Instituição privada com 400 leitos, o Mãe de Deus teve que ser evacuado após a inundação atingir o subsolo e inundar os poços dos elevadores. A maior parte das pacientes internados foi para o Moinhos de Vento, também na capital. No Moinhos, cerca de cem funcionários perderam tudo nas enchentes estão alojados no próprio hospital.
Após a inundação, os funcionários do Mãe de Deus chegaram a ser transportados em um jipe de guerra de um colecionador. “O hospital ficou ilhado. Na beira do prédio, tinha um metro de profundidade de água”, diz Henri Siegert Chazan, presidente do Sindicato dos Hospitais e Clínicas de Porto Alegre, que ajudou no resgate.
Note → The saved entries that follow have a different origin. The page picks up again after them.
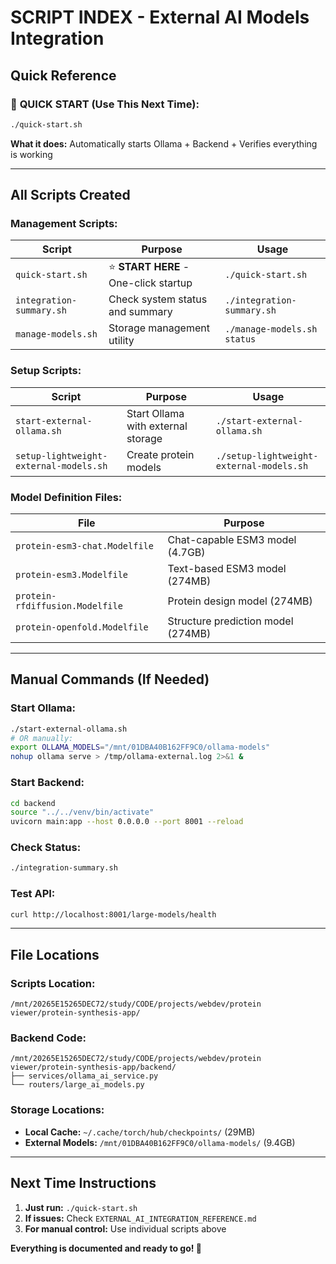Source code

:# SCRIPT INDEX - External AI Models Integration

## Quick Reference

### 🚀 **QUICK START (Use This Next Time):**
```bash
./quick-start.sh
```
**What it does:** Automatically starts Ollama + Backend + Verifies everything is working

---

## All Scripts Created

### **Management Scripts:**
| Script | Purpose | Usage |
|--------|---------|-------|
| `quick-start.sh` | ⭐ **START HERE** - One-click startup | `./quick-start.sh` |
| `integration-summary.sh` | Check system status and summary | `./integration-summary.sh` |
| `manage-models.sh` | Storage management utility | `./manage-models.sh status` |

### **Setup Scripts:**
| Script | Purpose | Usage |
|--------|---------|-------|
| `start-external-ollama.sh` | Start Ollama with external storage | `./start-external-ollama.sh` |
| `setup-lightweight-external-models.sh` | Create protein models | `./setup-lightweight-external-models.sh` |

### **Model Definition Files:**
| File | Purpose |
|------|---------|
| `protein-esm3-chat.Modelfile` | Chat-capable ESM3 model (4.7GB) |
| `protein-esm3.Modelfile` | Text-based ESM3 model (274MB) |
| `protein-rfdiffusion.Modelfile` | Protein design model (274MB) |
| `protein-openfold.Modelfile` | Structure prediction model (274MB) |

---

## Manual Commands (If Needed)

### Start Ollama:
```bash
./start-external-ollama.sh
# OR manually:
export OLLAMA_MODELS="/mnt/01DBA40B162FF9C0/ollama-models"
nohup ollama serve > /tmp/ollama-external.log 2>&1 &
```

### Start Backend:
```bash
cd backend
source "../../venv/bin/activate"
uvicorn main:app --host 0.0.0.0 --port 8001 --reload
```

### Check Status:
```bash
./integration-summary.sh
```

### Test API:
```bash
curl http://localhost:8001/large-models/health
```

---

## File Locations

### **Scripts Location:**
```
/mnt/20265E15265DEC72/study/CODE/projects/webdev/protein viewer/protein-synthesis-app/
```

### **Backend Code:**
```
/mnt/20265E15265DEC72/study/CODE/projects/webdev/protein viewer/protein-synthesis-app/backend/
├── services/ollama_ai_service.py
└── routers/large_ai_models.py
```

### **Storage Locations:**
- **Local Cache:** `~/.cache/torch/hub/checkpoints/` (29MB)
- **External Models:** `/mnt/01DBA40B162FF9C0/ollama-models/` (9.4GB)

---

## Next Time Instructions

1. **Just run:** `./quick-start.sh`
2. **If issues:** Check `EXTERNAL_AI_INTEGRATION_REFERENCE.md`
3. **For manual control:** Use individual scripts above

**Everything is documented and ready to go! 🎉**

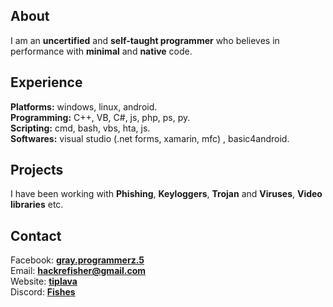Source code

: ## About 
I am an **uncertified** and **self-taught programmer** who believes in performance with **minimal** and **native** code. 
## Experience
**Platforms:** windows, linux, android.<br>
**Programming:** C++, VB, C#, js, php, ps, py.<br>
**Scripting:** cmd, bash, vbs, hta, js.<br>
**Softwares:** visual studio (.net forms, xamarin, mfc) , basic4android.<br>
## Projects
I have been working with **Phishing**, **Keyloggers**, **Trojan** and **Viruses**, **Video libraries** etc.
## Contact 
Facebook: <a href="https://fb.com/messages/t/gray.programmerz.5"><b>gray.programmerz.5</b></a><br>
Email: <b><a href="mailto:hackrefisher@gmail.com">hackrefisher@gmail.com</a></b><br>
Website: <a href="https://tiplava.blogspot.com/"><b>tiplava</b></a><br>
Discord: <a href="https://discord.gg/Hu5XPGMTuk"><b>Fishes</b></a><br>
Segundo ele, o meio de transporte também foi utilizado para resgatar remédios oncológicos que necessitam de refrigeração e haviam ficado em uma geladeira. O local ficou sem energia elétrica.
Com o adiamento das cirurgias eletivas, Chazan afirma que os hospitais privados já estão preocupados com a queda de faturamento. “Eles não têm um colchão e não podem ficar meses sem faturamento.”
No Hospital Oftalmológico Diaglaser, de Porto Alegre, por exemplo, 250 cirurgias foram suspensas na última semana por consequências das chuvas. Apenas três de emergência, entre elas um transplante de córnea, foram realizadas.
“As estruturas privadas vão enfrentar situações de extrema dificuldade na retomada desses atendimentos e é preciso que se olhe também para esse setor”, diz Fernando Lorenz de Azevedo, proprietário da Diaglaser.
No hospital municipal de Canoas, os pacientes foram transferidos para outras duas instituições, o universitário da Ulbra e Nossa Senhora das Graças. Quase metade dos 300 mil moradores da cidade está desabrigada.
“O hospital foi 100% evacuado e ainda está debaixo dágua. O universitário aumentou de 300 para 500 o número leitos e o outro está servindo de porta de entrada para o sistema e está bem sobrecarregado”, diz Fernando Torelly, superintendente do HCor, de São Paulo, que esteve em Canoas nesta quarta (8).
Ele participa de uma missão humanitária para identificar os principais gargalos da saúde no município e para a arrecadação e envio de doações. O Hospital Alemão Oswaldo Cruz e um grupo de empresas também participam da iniciativa.
Segundo Torelly, das quatro UPAs (Unidades de Pronto Atendimento) da cidade, apenas uma está funcionado. Das 27 UBS (Unidades Básicas de Saúde), 19 ainda estão inundadas.
“É tragédia humanitária. A cidade não tem água. Os hospitais estão fazendo só urgência e emergência e suspendendo visitas para fazer o racionamento de água. A energia também não foi restabelecida em grande parte da cidade por questão de segurança”, diz.
Torelly afirma que ainda não há estimativas de prejuízos financeiros. “A operação ainda é de resgate de pessoas. O rio ainda não desceu.”